**Task goal:** Copy out the listing lines between the one holding "island: Ulebsechel [Aulupse'el]" and the one holding "name author: Bedd.", inclusive, with no changes to them.

*** Data section

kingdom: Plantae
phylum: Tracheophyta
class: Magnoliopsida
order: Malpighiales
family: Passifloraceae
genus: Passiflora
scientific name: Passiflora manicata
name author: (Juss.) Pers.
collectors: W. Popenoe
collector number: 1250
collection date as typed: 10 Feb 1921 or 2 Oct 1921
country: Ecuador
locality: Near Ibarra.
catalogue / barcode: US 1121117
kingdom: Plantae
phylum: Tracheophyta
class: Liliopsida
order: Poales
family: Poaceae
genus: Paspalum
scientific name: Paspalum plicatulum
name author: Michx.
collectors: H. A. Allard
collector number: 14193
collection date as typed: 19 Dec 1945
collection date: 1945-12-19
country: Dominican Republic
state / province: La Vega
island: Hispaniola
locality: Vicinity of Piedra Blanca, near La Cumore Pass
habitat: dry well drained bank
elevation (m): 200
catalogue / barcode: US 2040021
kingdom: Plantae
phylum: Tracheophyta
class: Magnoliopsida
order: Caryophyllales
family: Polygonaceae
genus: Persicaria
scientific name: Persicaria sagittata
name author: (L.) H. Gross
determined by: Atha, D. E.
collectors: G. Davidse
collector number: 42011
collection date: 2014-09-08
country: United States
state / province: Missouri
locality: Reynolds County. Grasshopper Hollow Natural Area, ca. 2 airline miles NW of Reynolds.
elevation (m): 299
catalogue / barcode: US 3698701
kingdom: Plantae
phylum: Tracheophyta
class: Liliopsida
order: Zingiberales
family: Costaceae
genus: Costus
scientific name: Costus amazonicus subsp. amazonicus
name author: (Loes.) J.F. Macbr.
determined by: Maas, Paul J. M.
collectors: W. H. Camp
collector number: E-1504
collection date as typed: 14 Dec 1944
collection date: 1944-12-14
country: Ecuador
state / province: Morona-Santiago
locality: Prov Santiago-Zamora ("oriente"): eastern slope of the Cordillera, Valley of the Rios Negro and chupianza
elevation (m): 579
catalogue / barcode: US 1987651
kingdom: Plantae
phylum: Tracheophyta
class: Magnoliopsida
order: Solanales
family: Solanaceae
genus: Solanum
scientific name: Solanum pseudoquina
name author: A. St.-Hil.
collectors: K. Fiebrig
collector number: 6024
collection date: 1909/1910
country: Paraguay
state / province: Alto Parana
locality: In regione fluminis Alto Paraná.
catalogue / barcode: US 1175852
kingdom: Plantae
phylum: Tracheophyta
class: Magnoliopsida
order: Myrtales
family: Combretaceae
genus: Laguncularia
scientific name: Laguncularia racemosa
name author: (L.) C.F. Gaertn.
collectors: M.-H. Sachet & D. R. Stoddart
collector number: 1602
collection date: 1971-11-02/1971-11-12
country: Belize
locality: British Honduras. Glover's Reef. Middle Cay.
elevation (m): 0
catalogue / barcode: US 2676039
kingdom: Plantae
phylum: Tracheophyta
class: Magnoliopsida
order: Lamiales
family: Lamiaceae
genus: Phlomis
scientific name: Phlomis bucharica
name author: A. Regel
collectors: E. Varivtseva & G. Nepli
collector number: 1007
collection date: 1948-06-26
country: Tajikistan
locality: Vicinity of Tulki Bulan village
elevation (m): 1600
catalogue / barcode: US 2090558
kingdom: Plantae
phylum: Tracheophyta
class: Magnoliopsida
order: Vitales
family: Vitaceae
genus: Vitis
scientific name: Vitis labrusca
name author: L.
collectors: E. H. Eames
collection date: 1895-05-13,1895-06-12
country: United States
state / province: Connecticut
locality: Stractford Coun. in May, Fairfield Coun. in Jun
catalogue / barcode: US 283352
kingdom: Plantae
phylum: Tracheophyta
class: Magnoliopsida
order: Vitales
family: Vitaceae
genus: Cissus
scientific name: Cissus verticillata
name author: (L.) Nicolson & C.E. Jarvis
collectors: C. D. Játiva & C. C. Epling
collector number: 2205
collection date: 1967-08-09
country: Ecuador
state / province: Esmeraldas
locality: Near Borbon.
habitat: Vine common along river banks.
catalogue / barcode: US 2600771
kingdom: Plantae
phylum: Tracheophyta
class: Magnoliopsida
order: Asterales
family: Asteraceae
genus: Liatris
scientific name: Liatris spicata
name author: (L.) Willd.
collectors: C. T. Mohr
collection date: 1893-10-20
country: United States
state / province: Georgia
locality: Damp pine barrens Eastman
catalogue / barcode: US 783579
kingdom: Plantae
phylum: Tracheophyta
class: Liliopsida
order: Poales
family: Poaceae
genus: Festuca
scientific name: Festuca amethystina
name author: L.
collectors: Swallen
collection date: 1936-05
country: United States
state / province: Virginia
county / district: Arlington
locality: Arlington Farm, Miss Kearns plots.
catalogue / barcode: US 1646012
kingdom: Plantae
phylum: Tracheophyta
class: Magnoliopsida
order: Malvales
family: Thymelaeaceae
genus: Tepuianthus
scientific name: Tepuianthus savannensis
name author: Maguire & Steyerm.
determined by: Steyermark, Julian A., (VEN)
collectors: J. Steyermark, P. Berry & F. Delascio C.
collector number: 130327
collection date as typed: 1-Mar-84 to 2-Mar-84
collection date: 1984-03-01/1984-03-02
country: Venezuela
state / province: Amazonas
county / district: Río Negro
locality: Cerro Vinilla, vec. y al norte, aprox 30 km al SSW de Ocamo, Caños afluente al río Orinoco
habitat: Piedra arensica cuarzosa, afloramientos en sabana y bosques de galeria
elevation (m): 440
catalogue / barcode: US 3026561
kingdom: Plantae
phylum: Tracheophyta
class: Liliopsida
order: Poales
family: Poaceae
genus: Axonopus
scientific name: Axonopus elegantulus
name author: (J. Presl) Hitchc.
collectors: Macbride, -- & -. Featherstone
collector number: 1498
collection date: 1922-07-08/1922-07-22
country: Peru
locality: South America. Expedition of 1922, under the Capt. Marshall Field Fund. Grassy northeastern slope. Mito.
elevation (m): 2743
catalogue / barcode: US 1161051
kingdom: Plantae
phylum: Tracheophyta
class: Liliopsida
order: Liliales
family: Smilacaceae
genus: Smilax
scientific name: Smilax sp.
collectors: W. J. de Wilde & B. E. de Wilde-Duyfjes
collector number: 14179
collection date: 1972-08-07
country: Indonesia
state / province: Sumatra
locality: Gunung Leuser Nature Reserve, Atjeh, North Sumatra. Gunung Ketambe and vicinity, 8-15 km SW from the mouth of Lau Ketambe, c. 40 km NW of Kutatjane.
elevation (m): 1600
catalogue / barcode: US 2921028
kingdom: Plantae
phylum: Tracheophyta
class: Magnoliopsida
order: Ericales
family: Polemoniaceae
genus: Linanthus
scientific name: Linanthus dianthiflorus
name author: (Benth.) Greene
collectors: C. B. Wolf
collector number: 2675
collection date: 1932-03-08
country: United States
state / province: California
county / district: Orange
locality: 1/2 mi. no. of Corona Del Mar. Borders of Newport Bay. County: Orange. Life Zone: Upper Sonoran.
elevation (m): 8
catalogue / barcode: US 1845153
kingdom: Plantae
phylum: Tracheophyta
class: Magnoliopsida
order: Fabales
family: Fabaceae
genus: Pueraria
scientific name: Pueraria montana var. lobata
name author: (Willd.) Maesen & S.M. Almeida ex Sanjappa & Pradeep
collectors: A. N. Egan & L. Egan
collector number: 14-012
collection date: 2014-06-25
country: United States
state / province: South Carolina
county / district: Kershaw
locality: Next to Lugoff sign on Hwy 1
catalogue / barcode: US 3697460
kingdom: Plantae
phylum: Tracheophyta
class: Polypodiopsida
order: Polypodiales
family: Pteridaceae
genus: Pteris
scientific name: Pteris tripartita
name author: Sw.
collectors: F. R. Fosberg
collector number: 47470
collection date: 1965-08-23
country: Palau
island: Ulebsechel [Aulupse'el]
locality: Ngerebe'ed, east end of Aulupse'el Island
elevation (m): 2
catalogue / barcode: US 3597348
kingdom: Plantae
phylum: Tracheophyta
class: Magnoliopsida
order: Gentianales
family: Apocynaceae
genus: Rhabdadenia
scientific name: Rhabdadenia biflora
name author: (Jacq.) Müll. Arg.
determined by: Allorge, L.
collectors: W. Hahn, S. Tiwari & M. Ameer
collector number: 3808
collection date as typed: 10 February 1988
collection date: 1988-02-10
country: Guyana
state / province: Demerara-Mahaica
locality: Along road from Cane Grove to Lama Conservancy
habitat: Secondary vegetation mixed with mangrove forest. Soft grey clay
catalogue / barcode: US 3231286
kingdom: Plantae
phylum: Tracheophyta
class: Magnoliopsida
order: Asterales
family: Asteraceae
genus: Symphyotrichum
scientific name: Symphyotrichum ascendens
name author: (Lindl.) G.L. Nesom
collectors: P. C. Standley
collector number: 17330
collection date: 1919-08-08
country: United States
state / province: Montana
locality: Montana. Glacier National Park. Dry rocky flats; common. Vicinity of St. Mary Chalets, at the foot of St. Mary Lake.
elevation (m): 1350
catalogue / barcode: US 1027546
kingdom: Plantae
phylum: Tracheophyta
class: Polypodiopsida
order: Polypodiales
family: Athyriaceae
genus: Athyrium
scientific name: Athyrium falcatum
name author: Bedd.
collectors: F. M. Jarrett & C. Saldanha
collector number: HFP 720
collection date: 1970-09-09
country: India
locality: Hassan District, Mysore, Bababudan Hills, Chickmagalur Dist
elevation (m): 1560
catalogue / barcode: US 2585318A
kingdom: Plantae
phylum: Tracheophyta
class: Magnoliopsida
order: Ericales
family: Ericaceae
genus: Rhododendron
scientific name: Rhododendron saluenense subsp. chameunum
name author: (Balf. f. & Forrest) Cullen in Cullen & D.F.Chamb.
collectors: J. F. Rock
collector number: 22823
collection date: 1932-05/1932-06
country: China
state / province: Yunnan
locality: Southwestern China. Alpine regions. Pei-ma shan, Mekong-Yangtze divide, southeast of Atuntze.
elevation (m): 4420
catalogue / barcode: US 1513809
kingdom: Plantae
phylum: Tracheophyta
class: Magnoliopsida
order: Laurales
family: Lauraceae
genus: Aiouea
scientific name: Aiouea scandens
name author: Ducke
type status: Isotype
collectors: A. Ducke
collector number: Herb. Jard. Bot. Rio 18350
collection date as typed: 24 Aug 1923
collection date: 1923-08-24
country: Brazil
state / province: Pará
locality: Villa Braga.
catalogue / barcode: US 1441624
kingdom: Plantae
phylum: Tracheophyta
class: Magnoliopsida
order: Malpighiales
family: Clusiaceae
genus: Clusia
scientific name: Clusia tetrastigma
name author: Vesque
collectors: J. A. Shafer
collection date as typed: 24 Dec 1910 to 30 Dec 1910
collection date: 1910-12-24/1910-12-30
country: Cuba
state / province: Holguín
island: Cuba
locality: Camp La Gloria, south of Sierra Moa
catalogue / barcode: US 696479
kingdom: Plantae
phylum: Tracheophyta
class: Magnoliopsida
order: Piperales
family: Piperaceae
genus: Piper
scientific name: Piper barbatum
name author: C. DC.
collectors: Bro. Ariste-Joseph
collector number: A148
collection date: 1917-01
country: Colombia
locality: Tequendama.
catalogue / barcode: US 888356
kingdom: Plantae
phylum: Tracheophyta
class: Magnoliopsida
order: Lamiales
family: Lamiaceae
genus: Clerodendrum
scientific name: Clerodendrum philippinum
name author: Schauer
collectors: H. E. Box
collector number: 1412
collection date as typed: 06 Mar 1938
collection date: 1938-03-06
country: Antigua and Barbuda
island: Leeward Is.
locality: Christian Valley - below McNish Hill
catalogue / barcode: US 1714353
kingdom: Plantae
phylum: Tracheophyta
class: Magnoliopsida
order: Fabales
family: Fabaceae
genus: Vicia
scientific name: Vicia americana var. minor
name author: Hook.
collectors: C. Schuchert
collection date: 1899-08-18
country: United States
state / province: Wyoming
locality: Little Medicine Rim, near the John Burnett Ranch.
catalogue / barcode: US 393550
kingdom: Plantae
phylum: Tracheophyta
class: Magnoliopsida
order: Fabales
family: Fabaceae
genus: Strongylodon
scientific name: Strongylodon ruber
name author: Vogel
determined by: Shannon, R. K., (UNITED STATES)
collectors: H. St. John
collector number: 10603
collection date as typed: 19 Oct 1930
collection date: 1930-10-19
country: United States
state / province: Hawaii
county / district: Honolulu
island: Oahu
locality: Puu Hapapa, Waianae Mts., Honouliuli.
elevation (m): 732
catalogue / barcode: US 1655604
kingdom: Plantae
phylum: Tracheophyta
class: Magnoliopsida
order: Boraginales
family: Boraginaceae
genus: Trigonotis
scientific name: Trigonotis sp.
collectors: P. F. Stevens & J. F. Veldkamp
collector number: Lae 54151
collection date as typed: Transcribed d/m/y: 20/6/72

******

**In response:**
island: Ulebsechel [Aulupse'el]
locality: Ngerebe'ed, east end of Aulupse'el Island
elevation (m): 2
catalogue / barcode: US 3597348
kingdom: Plantae
phylum: Tracheophyta
class: Magnoliopsida
order: Gentianales
family: Apocynaceae
genus: Rhabdadenia
scientific name: Rhabdadenia biflora
name author: (Jacq.) Müll. Arg.
determined by: Allorge, L.
collectors: W. Hahn, S. Tiwari & M. Ameer
collector number: 3808
collection date as typed: 10 February 1988
collection date: 1988-02-10
country: Guyana
state / province: Demerara-Mahaica
locality: Along road from Cane Grove to Lama Conservancy
habitat: Secondary vegetation mixed with mangrove forest. Soft grey clay
catalogue / barcode: US 3231286
kingdom: Plantae
phylum: Tracheophyta
class: Magnoliopsida
order: Asterales
family: Asteraceae
genus: Symphyotrichum
scientific name: Symphyotrichum ascendens
name author: (Lindl.) G.L. Nesom
collectors: P. C. Standley
collector number: 17330
collection date: 1919-08-08
country: United States
state / province: Montana
locality: Montana. Glacier National Park. Dry rocky flats; common. Vicinity of St. Mary Chalets, at the foot of St. Mary Lake.
elevation (m): 1350
catalogue / barcode: US 1027546
kingdom: Plantae
phylum: Tracheophyta
class: Polypodiopsida
order: Polypodiales
family: Athyriaceae
genus: Athyrium
scientific name: Athyrium falcatum
name author: Bedd.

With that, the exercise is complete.